### Given records

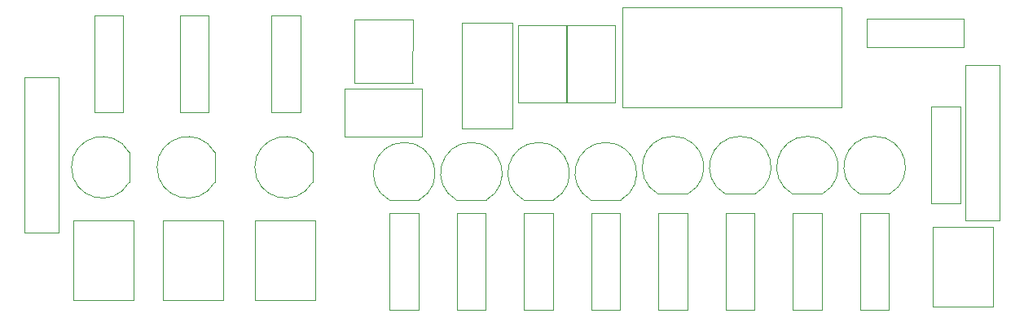
<source format=gbr>
G04 #@! TF.FileFunction,Other,User*
%FSLAX46Y46*%
G04 Gerber Fmt 4.6, Leading zero omitted, Abs format (unit mm)*
G04 Created by KiCad (PCBNEW 4.0.3+e1-6302~38~ubuntu14.04.1-stable) date Thu Sep  8 17:11:28 2016*
%MOMM*%
%LPD*%
G01*
G04 APERTURE LIST*
%ADD10C,0.100000*%
%ADD11C,0.050000*%
G04 APERTURE END LIST*
D10*
D11*
X100988000Y-97457900D02*
X92988000Y-97457900D01*
X92988000Y-97457900D02*
X92988000Y-92457900D01*
X92988000Y-92457900D02*
X100988000Y-92457900D01*
X100988000Y-92457900D02*
X100988000Y-97457900D01*
X132544228Y-103442900D02*
X135644228Y-103442900D01*
X132541068Y-103441149D02*
G75*
G02X135644228Y-103442900I1553160J2798249D01*
G01*
X111038000Y-93917900D02*
X111038000Y-85917900D01*
X111038000Y-85917900D02*
X116038000Y-85917900D01*
X116038000Y-85917900D02*
X116038000Y-93917900D01*
X116038000Y-93917900D02*
X111038000Y-93917900D01*
X121118000Y-85917900D02*
X121118000Y-93917900D01*
X121118000Y-93917900D02*
X116118000Y-93917900D01*
X116118000Y-93917900D02*
X116118000Y-85917900D01*
X116118000Y-85917900D02*
X121118000Y-85917900D01*
X59718000Y-91302900D02*
X59718000Y-107502900D01*
X63218000Y-91302900D02*
X63218000Y-107502900D01*
X59718000Y-91302900D02*
X63218000Y-91302900D01*
X59718000Y-107502900D02*
X63218000Y-107502900D01*
X100048000Y-85307900D02*
X93998000Y-85307900D01*
X100048000Y-91907900D02*
X93998000Y-91907900D01*
X100048000Y-85307900D02*
X100040440Y-91907900D01*
X93998000Y-85307900D02*
X93998000Y-91907900D01*
X157508000Y-90032900D02*
X157508000Y-106232900D01*
X161008000Y-90032900D02*
X161008000Y-106232900D01*
X157508000Y-90032900D02*
X161008000Y-90032900D01*
X157508000Y-106232900D02*
X161008000Y-106232900D01*
X97669228Y-115546936D02*
X97669228Y-105446936D01*
X100669228Y-115546936D02*
X97669228Y-115546936D01*
X97669228Y-105446936D02*
X100669228Y-105446936D01*
X100669228Y-115546936D02*
X100669228Y-105446936D01*
X104654228Y-115546936D02*
X104654228Y-105446936D01*
X107654228Y-115546936D02*
X104654228Y-115546936D01*
X104654228Y-105446936D02*
X107654228Y-105446936D01*
X107654228Y-115546936D02*
X107654228Y-105446936D01*
X111639228Y-115546936D02*
X111639228Y-105446936D01*
X114639228Y-115546936D02*
X111639228Y-115546936D01*
X111639228Y-105446936D02*
X114639228Y-105446936D01*
X114639228Y-115546936D02*
X114639228Y-105446936D01*
X118624228Y-115546936D02*
X118624228Y-105446936D01*
X121624228Y-115546936D02*
X118624228Y-115546936D01*
X118624228Y-105446936D02*
X121624228Y-105446936D01*
X121624228Y-115546936D02*
X121624228Y-105446936D01*
X125609228Y-115546936D02*
X125609228Y-105446936D01*
X128609228Y-115546936D02*
X125609228Y-115546936D01*
X125609228Y-105446936D02*
X128609228Y-105446936D01*
X128609228Y-115546936D02*
X128609228Y-105446936D01*
X132594228Y-115546936D02*
X132594228Y-105446936D01*
X135594228Y-115546936D02*
X132594228Y-115546936D01*
X132594228Y-105446936D02*
X135594228Y-105446936D01*
X135594228Y-115546936D02*
X135594228Y-105446936D01*
X139579228Y-115546936D02*
X139579228Y-105446936D01*
X142579228Y-115546936D02*
X139579228Y-115546936D01*
X139579228Y-105446936D02*
X142579228Y-105446936D01*
X142579228Y-115546936D02*
X142579228Y-105446936D01*
X146564228Y-115546936D02*
X146564228Y-105446936D01*
X149564228Y-115546936D02*
X146564228Y-115546936D01*
X146564228Y-105446936D02*
X149564228Y-105446936D01*
X149564228Y-115546936D02*
X149564228Y-105446936D01*
X66953000Y-94937900D02*
X66953000Y-84837900D01*
X69953000Y-94937900D02*
X66953000Y-94937900D01*
X66953000Y-84837900D02*
X69953000Y-84837900D01*
X69953000Y-94937900D02*
X69953000Y-84837900D01*
X75843000Y-94937900D02*
X75843000Y-84837900D01*
X78843000Y-94937900D02*
X75843000Y-94937900D01*
X75843000Y-84837900D02*
X78843000Y-84837900D01*
X78843000Y-94937900D02*
X78843000Y-84837900D01*
X85368000Y-94937900D02*
X85368000Y-84837900D01*
X88368000Y-94937900D02*
X85368000Y-94937900D01*
X85368000Y-84837900D02*
X88368000Y-84837900D01*
X88368000Y-94937900D02*
X88368000Y-84837900D01*
X157333000Y-88202900D02*
X147233000Y-88202900D01*
X157333000Y-85202900D02*
X157333000Y-88202900D01*
X147233000Y-88202900D02*
X147233000Y-85202900D01*
X157333000Y-85202900D02*
X147233000Y-85202900D01*
X156948000Y-94342900D02*
X156948000Y-104442900D01*
X153948000Y-94342900D02*
X156948000Y-94342900D01*
X156948000Y-104442900D02*
X153948000Y-104442900D01*
X153948000Y-94342900D02*
X153948000Y-104442900D01*
X64763000Y-106222900D02*
X64763000Y-112922900D01*
X71063000Y-106222900D02*
X64763000Y-106222900D01*
X71063000Y-114522900D02*
X71063000Y-106222900D01*
X65913000Y-114522900D02*
X71063000Y-114522900D01*
X64763000Y-114522900D02*
X64763000Y-112922900D01*
X65913000Y-114522900D02*
X64763000Y-114522900D01*
X74098000Y-106222900D02*
X74098000Y-112922900D01*
X80398000Y-106222900D02*
X74098000Y-106222900D01*
X80398000Y-114522900D02*
X80398000Y-106222900D01*
X75248000Y-114522900D02*
X80398000Y-114522900D01*
X74098000Y-114522900D02*
X74098000Y-112922900D01*
X75248000Y-114522900D02*
X74098000Y-114522900D01*
X83623000Y-106222900D02*
X83623000Y-112922900D01*
X89923000Y-106222900D02*
X83623000Y-106222900D01*
X89923000Y-114522900D02*
X89923000Y-106222900D01*
X84773000Y-114522900D02*
X89923000Y-114522900D01*
X83623000Y-114522900D02*
X83623000Y-112922900D01*
X84773000Y-114522900D02*
X83623000Y-114522900D01*
X160408000Y-115157900D02*
X160408000Y-108457900D01*
X154108000Y-115157900D02*
X160408000Y-115157900D01*
X154108000Y-106857900D02*
X154108000Y-115157900D01*
X159258000Y-106857900D02*
X154108000Y-106857900D01*
X160408000Y-106857900D02*
X160408000Y-108457900D01*
X159258000Y-106857900D02*
X160408000Y-106857900D01*
X105188000Y-96647900D02*
X110438000Y-96647900D01*
X105188000Y-85647900D02*
X105188000Y-96647900D01*
X110438000Y-85647900D02*
X105188000Y-85647900D01*
X110438000Y-96647900D02*
X110438000Y-85647900D01*
X121883000Y-94452900D02*
X144583000Y-94452900D01*
X121883000Y-94452900D02*
X121883000Y-84052900D01*
X144583000Y-94452900D02*
X144583000Y-84052900D01*
X121883000Y-84052900D02*
X144583000Y-84052900D01*
X146514228Y-103442900D02*
X149614228Y-103442900D01*
X146511068Y-103441149D02*
G75*
G02X149614228Y-103442900I1553160J2798249D01*
G01*
X139529228Y-103442900D02*
X142629228Y-103442900D01*
X139526068Y-103441149D02*
G75*
G02X142629228Y-103442900I1553160J2798249D01*
G01*
X125559228Y-103442900D02*
X128659228Y-103442900D01*
X125556068Y-103441149D02*
G75*
G02X128659228Y-103442900I1553160J2798249D01*
G01*
X118574228Y-104077900D02*
X121674228Y-104077900D01*
X118571068Y-104076149D02*
G75*
G02X121674228Y-104077900I1553160J2798249D01*
G01*
X111589228Y-104077900D02*
X114689228Y-104077900D01*
X111586068Y-104076149D02*
G75*
G02X114689228Y-104077900I1553160J2798249D01*
G01*
X104604228Y-104077900D02*
X107704228Y-104077900D01*
X104601068Y-104076149D02*
G75*
G02X107704228Y-104077900I1553160J2798249D01*
G01*
X97619228Y-104077900D02*
X100719228Y-104077900D01*
X97616068Y-104076149D02*
G75*
G02X100719228Y-104077900I1553160J2798249D01*
G01*
X89638000Y-102222900D02*
X89638000Y-99122900D01*
X89636249Y-102226060D02*
G75*
G02X89638000Y-99122900I-2798249J1553160D01*
G01*
X79478000Y-102222900D02*
X79478000Y-99122900D01*
X79476249Y-102226060D02*
G75*
G02X79478000Y-99122900I-2798249J1553160D01*
G01*
X70588000Y-102222900D02*
X70588000Y-99122900D01*
X70586249Y-102226060D02*
G75*
G02X70588000Y-99122900I-2798249J1553160D01*
G01*
M02*

</source>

### Assignment
Return nothing but the lines running from the start of the data to the line with "X97669228Y-115546936D01*", please, both ends included and no pictures.

### Response
<source format=gbr>
G04 #@! TF.FileFunction,Other,User*
%FSLAX46Y46*%
G04 Gerber Fmt 4.6, Leading zero omitted, Abs format (unit mm)*
G04 Created by KiCad (PCBNEW 4.0.3+e1-6302~38~ubuntu14.04.1-stable) date Thu Sep  8 17:11:28 2016*
%MOMM*%
%LPD*%
G01*
G04 APERTURE LIST*
%ADD10C,0.100000*%
%ADD11C,0.050000*%
G04 APERTURE END LIST*
D10*
D11*
X100988000Y-97457900D02*
X92988000Y-97457900D01*
X92988000Y-97457900D02*
X92988000Y-92457900D01*
X92988000Y-92457900D02*
X100988000Y-92457900D01*
X100988000Y-92457900D02*
X100988000Y-97457900D01*
X132544228Y-103442900D02*
X135644228Y-103442900D01*
X132541068Y-103441149D02*
G75*
G02X135644228Y-103442900I1553160J2798249D01*
G01*
X111038000Y-93917900D02*
X111038000Y-85917900D01*
X111038000Y-85917900D02*
X116038000Y-85917900D01*
X116038000Y-85917900D02*
X116038000Y-93917900D01*
X116038000Y-93917900D02*
X111038000Y-93917900D01*
X121118000Y-85917900D02*
X121118000Y-93917900D01*
X121118000Y-93917900D02*
X116118000Y-93917900D01*
X116118000Y-93917900D02*
X116118000Y-85917900D01*
X116118000Y-85917900D02*
X121118000Y-85917900D01*
X59718000Y-91302900D02*
X59718000Y-107502900D01*
X63218000Y-91302900D02*
X63218000Y-107502900D01*
X59718000Y-91302900D02*
X63218000Y-91302900D01*
X59718000Y-107502900D02*
X63218000Y-107502900D01*
X100048000Y-85307900D02*
X93998000Y-85307900D01*
X100048000Y-91907900D02*
X93998000Y-91907900D01*
X100048000Y-85307900D02*
X100040440Y-91907900D01*
X93998000Y-85307900D02*
X93998000Y-91907900D01*
X157508000Y-90032900D02*
X157508000Y-106232900D01*
X161008000Y-90032900D02*
X161008000Y-106232900D01*
X157508000Y-90032900D02*
X161008000Y-90032900D01*
X157508000Y-106232900D02*
X161008000Y-106232900D01*
X97669228Y-115546936D02*
X97669228Y-105446936D01*
X100669228Y-115546936D02*
X97669228Y-115546936D01*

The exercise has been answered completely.